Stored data

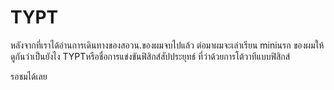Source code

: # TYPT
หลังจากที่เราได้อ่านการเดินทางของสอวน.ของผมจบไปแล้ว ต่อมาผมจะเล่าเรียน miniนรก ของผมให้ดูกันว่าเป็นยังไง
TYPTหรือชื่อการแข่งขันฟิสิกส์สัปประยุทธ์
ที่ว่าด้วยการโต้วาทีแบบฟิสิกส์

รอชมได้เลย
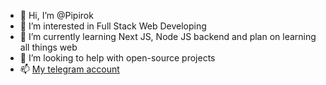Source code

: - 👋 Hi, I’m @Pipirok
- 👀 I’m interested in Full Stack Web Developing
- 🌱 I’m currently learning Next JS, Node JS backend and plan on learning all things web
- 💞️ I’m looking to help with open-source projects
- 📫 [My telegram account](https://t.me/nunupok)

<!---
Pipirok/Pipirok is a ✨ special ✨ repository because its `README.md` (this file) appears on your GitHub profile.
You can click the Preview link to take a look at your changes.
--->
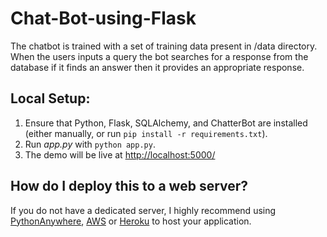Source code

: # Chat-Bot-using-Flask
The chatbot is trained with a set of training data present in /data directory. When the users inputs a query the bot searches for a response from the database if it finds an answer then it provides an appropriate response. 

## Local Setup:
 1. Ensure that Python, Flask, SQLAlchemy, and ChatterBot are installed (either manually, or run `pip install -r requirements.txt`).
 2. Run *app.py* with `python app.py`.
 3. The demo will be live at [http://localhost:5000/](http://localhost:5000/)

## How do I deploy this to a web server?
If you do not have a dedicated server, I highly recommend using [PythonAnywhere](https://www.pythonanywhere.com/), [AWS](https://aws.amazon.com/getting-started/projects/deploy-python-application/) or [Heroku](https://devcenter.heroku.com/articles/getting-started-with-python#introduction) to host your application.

● WHAT YOU WILL DO
Please filter the entries above down to the lines holding "this" and copy them.

● WRITTEN ANSWER
Pipirok/Pipirok is a ✨ special ✨ repository because its `README.md` (this file) appears on your GitHub profile.
## How do I deploy this to a web server?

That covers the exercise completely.